Assignment:
Filter the entries and keep only the lines where the string "نژاد" appears.
==== Data
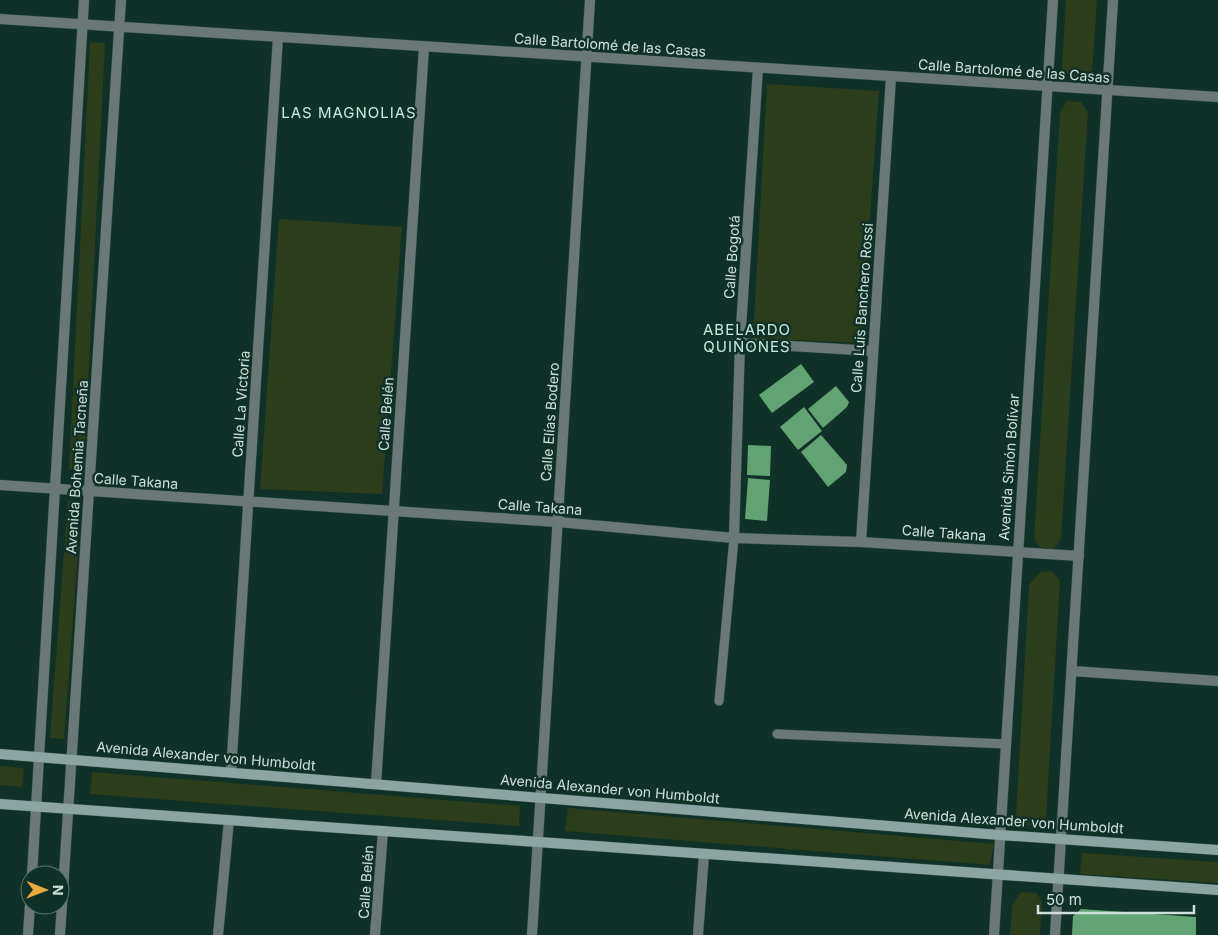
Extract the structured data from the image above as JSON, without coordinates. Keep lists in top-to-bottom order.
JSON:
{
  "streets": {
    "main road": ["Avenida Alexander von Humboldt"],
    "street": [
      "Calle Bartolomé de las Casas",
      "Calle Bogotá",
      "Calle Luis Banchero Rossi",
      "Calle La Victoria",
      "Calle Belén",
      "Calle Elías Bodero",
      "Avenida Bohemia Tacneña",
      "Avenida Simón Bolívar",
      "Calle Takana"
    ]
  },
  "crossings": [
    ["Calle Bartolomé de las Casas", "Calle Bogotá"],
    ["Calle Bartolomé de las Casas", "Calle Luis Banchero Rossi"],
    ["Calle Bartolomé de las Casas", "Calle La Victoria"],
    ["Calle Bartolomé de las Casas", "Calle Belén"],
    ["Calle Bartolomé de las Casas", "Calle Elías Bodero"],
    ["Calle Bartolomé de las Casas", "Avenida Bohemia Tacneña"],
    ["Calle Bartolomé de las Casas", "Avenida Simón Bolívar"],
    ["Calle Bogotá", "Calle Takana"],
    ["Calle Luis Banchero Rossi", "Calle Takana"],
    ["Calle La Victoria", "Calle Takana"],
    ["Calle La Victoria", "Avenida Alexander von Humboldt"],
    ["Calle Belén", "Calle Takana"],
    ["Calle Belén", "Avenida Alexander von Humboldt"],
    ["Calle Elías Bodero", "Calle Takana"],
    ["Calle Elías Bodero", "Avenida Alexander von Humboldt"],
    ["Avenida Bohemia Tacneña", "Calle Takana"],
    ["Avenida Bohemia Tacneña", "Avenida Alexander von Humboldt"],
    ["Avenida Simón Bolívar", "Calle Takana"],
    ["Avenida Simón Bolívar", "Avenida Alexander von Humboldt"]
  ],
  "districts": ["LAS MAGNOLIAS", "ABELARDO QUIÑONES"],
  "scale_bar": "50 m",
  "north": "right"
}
========
==== Data
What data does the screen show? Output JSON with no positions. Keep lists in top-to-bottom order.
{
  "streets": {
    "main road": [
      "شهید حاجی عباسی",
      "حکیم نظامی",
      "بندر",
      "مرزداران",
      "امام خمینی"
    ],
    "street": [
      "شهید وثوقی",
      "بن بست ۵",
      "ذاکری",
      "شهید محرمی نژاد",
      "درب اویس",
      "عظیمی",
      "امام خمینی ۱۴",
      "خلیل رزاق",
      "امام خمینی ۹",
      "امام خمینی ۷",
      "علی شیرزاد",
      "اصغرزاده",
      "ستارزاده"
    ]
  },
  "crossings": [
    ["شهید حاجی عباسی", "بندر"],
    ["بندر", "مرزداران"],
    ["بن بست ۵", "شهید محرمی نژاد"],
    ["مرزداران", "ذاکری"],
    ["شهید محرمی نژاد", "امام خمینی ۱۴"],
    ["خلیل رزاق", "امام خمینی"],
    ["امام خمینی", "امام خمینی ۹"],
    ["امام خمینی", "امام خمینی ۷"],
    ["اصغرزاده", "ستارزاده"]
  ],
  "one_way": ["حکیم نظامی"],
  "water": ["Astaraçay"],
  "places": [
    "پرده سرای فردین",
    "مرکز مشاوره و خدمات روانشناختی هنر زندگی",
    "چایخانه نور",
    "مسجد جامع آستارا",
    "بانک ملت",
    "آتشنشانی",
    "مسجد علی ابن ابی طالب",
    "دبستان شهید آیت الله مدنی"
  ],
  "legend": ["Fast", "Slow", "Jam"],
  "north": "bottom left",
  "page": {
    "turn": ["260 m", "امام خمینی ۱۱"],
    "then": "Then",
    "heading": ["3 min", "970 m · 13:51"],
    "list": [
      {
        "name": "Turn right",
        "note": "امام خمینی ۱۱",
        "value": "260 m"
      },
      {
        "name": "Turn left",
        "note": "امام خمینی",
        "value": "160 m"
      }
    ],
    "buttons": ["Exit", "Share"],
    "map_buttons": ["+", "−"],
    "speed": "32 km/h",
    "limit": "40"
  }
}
========
Worked solution:
      "شهید محرمی نژاد",
    ["بن بست ۵", "شهید محرمی نژاد"],
    ["شهید محرمی نژاد", "امام خمینی ۱۴"],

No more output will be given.